Action item
Exactly as written, output each of the lines below, with no images.

++++++++++++++++++++

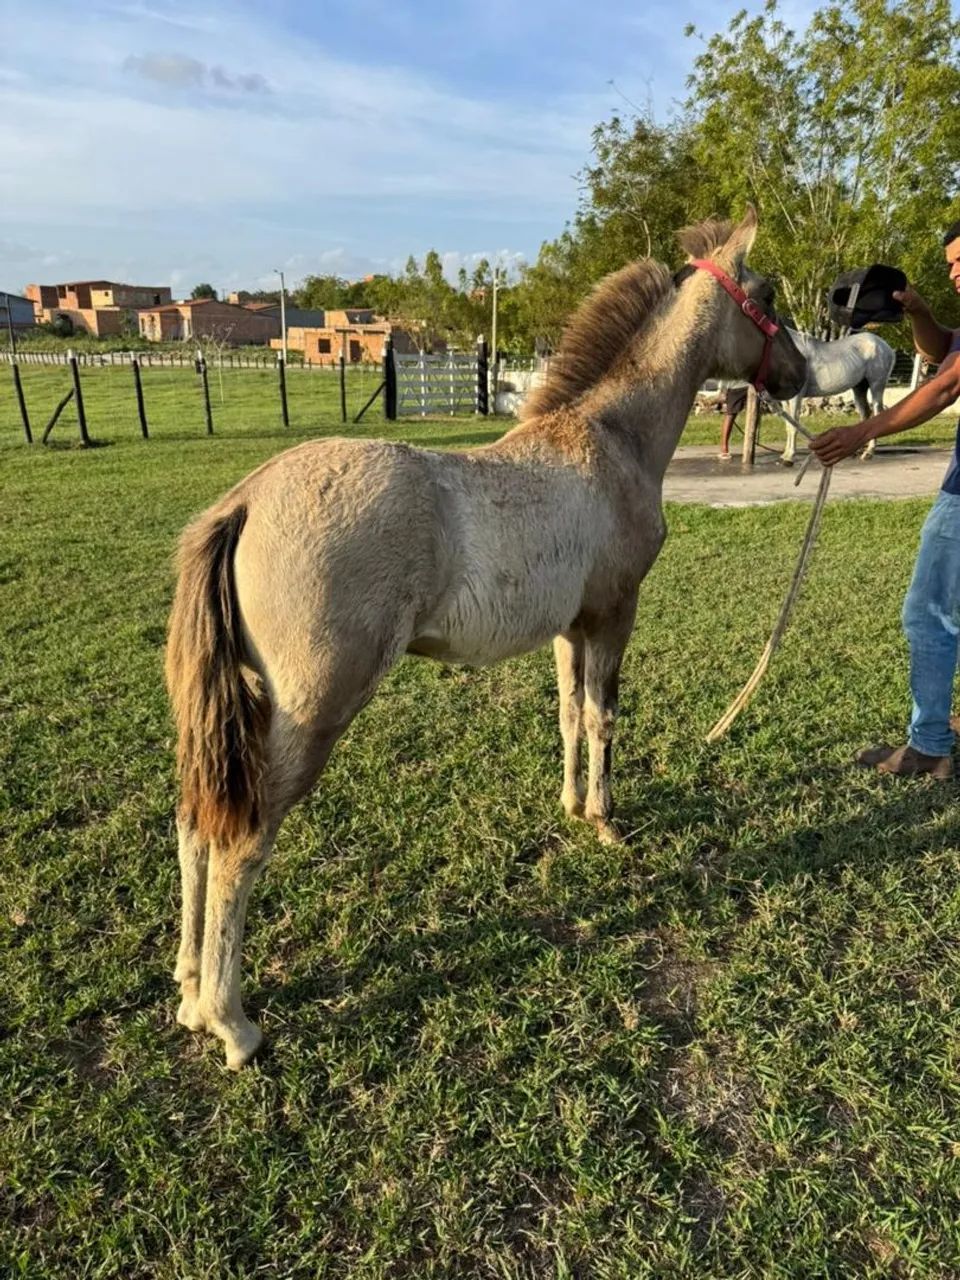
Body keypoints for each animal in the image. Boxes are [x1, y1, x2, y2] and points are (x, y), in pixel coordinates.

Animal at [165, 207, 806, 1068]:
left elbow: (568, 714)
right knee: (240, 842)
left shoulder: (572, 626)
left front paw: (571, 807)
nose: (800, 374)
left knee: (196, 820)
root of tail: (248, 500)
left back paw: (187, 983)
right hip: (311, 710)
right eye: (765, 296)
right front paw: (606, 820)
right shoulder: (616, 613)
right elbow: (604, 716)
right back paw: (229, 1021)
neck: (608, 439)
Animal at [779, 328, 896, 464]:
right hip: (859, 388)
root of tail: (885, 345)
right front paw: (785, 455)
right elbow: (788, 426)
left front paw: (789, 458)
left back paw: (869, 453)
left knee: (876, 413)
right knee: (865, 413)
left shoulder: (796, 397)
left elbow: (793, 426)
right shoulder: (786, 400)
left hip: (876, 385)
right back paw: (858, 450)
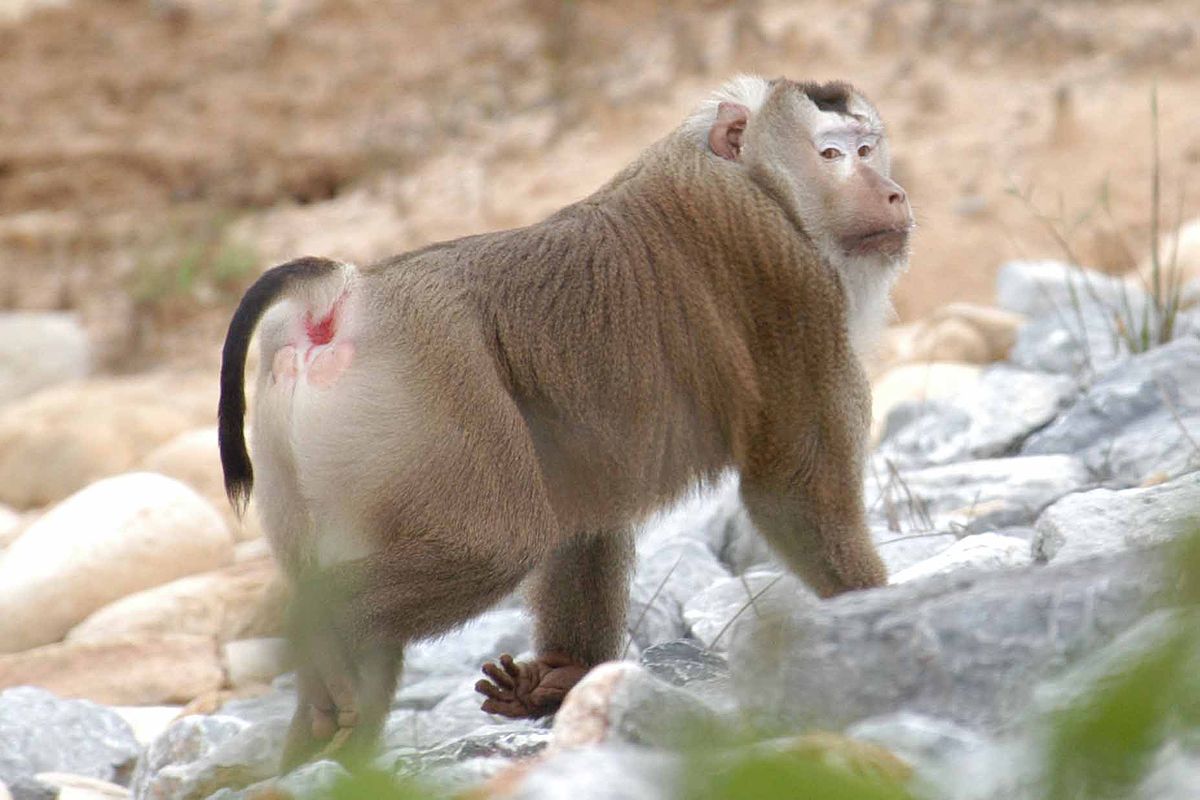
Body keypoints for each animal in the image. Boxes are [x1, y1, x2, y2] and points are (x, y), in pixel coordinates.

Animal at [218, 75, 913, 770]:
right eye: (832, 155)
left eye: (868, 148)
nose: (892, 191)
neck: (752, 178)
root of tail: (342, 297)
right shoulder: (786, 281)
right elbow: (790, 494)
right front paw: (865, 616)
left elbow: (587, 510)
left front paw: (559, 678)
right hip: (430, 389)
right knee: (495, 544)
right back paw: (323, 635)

++++++++++++++++++++

Response area
Body keypoints for each animal in the image. Boxes are [x1, y1, x2, y2] and points are (x, y), in pixel coordinates.

Animal at [165, 207, 806, 1068]:
left elbow: (568, 714)
right knee: (240, 842)
left shoulder: (572, 626)
left front paw: (571, 807)
nose: (800, 374)
left knee: (196, 820)
root of tail: (248, 500)
left back paw: (187, 983)
right hip: (311, 710)
right eye: (765, 296)
right front paw: (606, 820)
right shoulder: (616, 613)
right elbow: (604, 716)
right back paw: (229, 1021)
neck: (608, 439)
Animal at [779, 328, 896, 464]:
right hip: (859, 388)
root of tail: (885, 345)
right front paw: (785, 455)
right elbow: (788, 426)
left front paw: (789, 458)
left back paw: (869, 453)
left knee: (876, 413)
right knee: (865, 413)
left shoulder: (796, 397)
left elbow: (793, 426)
right shoulder: (786, 400)
left hip: (876, 385)
right back paw: (858, 450)
Body keypoints for each animal in the image. Boxes are [x1, y1, x2, y2] and points are (x, y), in pixel coordinates.

Animal at [218, 75, 913, 770]:
right eye: (832, 155)
left eye: (868, 148)
nose: (892, 191)
neck: (752, 178)
root of tail: (342, 297)
right shoulder: (786, 281)
right elbow: (790, 494)
right front paw: (865, 616)
left elbow: (587, 510)
left front paw: (559, 678)
right hip: (430, 389)
right knee: (495, 544)
right back paw: (323, 635)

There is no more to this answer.